Being fully cognizant of your skills and behaviors as they play out in the workplace is empowering. Being excessively involved in your own self-interests isn’t.

Self-awareness starts with humility. At work, it’s not all about you or me. It’s about the value you bring, with the needs of the work being more important than your needs.

If this sounds harsh rather than obvious, then you may want to rethink the way you see yourself in your job. It may mean the difference between getting ahead, going nowhere, or heading out the door.

Replace ego with we-go.

Jobs can be hard to come by these days, even though it’s been shown that we change jobs every 4-5 years. Reasons for changing are many, but usually it’s because advancement opportunities seem unlikely or we don’t “fit” what our jobs require.

Too often no one is leveling with you about why you’re unlikely to advance or giving you the feedback you need to “fit” the work successfully.

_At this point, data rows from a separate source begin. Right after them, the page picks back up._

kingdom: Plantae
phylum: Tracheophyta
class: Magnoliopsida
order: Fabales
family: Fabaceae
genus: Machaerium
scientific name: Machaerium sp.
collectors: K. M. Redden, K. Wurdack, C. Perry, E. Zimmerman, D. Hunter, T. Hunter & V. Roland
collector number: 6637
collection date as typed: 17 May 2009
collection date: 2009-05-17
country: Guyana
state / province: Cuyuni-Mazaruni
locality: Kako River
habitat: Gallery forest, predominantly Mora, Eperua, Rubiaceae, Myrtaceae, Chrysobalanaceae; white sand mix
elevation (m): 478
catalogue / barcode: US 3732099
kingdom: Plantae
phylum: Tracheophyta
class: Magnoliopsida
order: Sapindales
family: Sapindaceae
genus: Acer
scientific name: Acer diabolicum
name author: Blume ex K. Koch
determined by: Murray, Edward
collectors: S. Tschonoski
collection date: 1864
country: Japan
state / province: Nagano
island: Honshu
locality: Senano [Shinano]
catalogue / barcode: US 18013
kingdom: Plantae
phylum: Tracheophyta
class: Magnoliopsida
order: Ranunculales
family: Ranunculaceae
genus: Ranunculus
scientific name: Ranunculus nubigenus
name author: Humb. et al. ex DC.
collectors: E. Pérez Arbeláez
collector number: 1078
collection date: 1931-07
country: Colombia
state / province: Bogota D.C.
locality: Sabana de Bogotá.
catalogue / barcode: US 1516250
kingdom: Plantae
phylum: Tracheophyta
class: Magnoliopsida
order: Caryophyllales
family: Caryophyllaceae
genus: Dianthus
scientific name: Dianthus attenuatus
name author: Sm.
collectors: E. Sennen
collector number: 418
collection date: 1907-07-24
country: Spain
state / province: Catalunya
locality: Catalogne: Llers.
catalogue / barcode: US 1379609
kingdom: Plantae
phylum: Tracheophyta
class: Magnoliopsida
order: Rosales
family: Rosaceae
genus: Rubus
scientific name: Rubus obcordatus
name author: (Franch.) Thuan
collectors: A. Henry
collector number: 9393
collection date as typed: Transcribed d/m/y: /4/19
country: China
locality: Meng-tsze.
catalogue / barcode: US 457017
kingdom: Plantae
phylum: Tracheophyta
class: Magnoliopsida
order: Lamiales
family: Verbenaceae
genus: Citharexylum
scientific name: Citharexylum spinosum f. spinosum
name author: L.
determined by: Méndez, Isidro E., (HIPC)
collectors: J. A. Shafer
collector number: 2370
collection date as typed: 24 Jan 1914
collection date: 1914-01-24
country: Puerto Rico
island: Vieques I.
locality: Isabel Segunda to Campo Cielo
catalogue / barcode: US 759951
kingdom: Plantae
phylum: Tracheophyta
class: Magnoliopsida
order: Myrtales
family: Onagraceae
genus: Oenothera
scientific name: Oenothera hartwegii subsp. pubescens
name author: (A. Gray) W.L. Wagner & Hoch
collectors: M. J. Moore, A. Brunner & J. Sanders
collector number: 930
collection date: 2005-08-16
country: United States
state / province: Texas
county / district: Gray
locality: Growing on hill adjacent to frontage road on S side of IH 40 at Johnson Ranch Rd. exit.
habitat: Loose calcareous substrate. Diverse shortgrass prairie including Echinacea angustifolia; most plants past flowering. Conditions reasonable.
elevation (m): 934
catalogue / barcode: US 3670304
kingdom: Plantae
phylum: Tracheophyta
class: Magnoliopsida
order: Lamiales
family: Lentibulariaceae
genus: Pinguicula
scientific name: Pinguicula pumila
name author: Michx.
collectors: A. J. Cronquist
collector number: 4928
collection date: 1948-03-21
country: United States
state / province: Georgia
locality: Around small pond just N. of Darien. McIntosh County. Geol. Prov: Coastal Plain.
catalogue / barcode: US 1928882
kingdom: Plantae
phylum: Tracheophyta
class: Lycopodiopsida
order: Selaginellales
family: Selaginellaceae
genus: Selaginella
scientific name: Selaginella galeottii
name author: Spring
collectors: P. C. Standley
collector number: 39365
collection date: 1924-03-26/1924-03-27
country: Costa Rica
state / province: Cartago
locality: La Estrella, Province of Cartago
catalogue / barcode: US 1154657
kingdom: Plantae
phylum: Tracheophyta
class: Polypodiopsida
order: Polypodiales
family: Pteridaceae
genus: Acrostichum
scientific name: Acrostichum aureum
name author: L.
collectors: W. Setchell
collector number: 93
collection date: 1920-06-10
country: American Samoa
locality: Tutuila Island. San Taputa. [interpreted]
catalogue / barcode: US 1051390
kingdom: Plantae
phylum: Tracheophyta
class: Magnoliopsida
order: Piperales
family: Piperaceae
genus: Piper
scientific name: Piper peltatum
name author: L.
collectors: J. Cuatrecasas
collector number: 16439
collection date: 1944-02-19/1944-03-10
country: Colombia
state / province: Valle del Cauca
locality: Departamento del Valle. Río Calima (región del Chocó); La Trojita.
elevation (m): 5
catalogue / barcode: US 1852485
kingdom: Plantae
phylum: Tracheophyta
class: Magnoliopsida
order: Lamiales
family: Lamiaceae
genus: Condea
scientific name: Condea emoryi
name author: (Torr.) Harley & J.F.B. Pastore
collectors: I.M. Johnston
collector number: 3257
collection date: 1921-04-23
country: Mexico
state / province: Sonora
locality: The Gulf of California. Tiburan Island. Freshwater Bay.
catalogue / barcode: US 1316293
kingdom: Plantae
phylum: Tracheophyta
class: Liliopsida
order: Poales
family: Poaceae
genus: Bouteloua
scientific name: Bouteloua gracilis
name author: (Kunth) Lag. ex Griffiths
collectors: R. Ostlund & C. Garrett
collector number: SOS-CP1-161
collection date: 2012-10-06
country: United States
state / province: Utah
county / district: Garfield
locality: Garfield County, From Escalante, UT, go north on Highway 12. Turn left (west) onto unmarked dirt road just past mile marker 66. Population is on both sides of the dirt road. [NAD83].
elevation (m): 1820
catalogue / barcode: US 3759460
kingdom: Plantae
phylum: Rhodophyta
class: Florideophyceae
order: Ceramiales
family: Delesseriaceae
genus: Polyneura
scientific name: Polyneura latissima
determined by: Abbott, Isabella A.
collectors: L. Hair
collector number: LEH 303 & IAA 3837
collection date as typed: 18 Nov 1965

Sometimes you don’t get that feedback because your boss or coworkers sense that your ego–your self-absorption–is impenetrable. They suspect you’ll get defensive, resistant, or so emotional that their message won’t get through. So they take the avenue of least resistance and say nothing, assuming you’ll just self-destruct.

Workplace success is about “we,” as we-go, you go.

Self-awareness begins the cure for self-absorption. Looking at your behavior as it appears to others can be difficult, but if you want to build a sustainable career path, it’s essential.

Ask yourself and then others whose opinions you respect (not just those who will tell you what you want to hear) if you may come across as:
  • Needy–always wanting others to assist you
  • Insecure–continually asking for approval, praise, reinforcement
  • Superficial–caught up in what everyone will think about you
  • One-upping–stealing the show, taking credit, puffery
  • Shallow–being thin-skinned, over-reacting, defensive
  • Self-centered–making everything about you, selfish
None of these behaviors are terminal for your career. You just need to know how to wean yourself from them, since they aren’t doing your career any good.

Bring it.

We’ve gotten accustomed to living in a so-me world. Social media was lured us into creating our own personal celebrity on line. We are constantly out there telling the world to:

Look at me. Listen to me. Read me. Follow me.


The fact is that at work:

It’s not all about you. But a part of it is.


You were hired because you’re especially good at something important to the job.

It may be:
  • A skill–modifying software, writing snappy marketing copy, organizing documents
  • Subject matter knowledge–operating procedures, compliance regulations, PR
  • Abilities–writing, public speaking, defusing conflict, sales
Zero in on your strengths and knock yourself out developing them to their fullest. Bring those strengths to your work, volunteer to contribute them to other projects, and tell your boss that you’re more than willing to help out whenever those capabilities are needed.

Now it’s not about you; it’s about what you’re contributing to the company, your colleagues, and your boss. That’s the personal brand you want.

Be ready.

You get noticed for what you do well and consistently without complication or drama. You get ahead when others come to depend on you for your expertise, ask for your help, and recognize the value you bring.

As you build your core skills, you’ll also be developing new ones which will add to your arsenal. When what you’re about is not about yourself but about work, you’re career will soar. Be ready.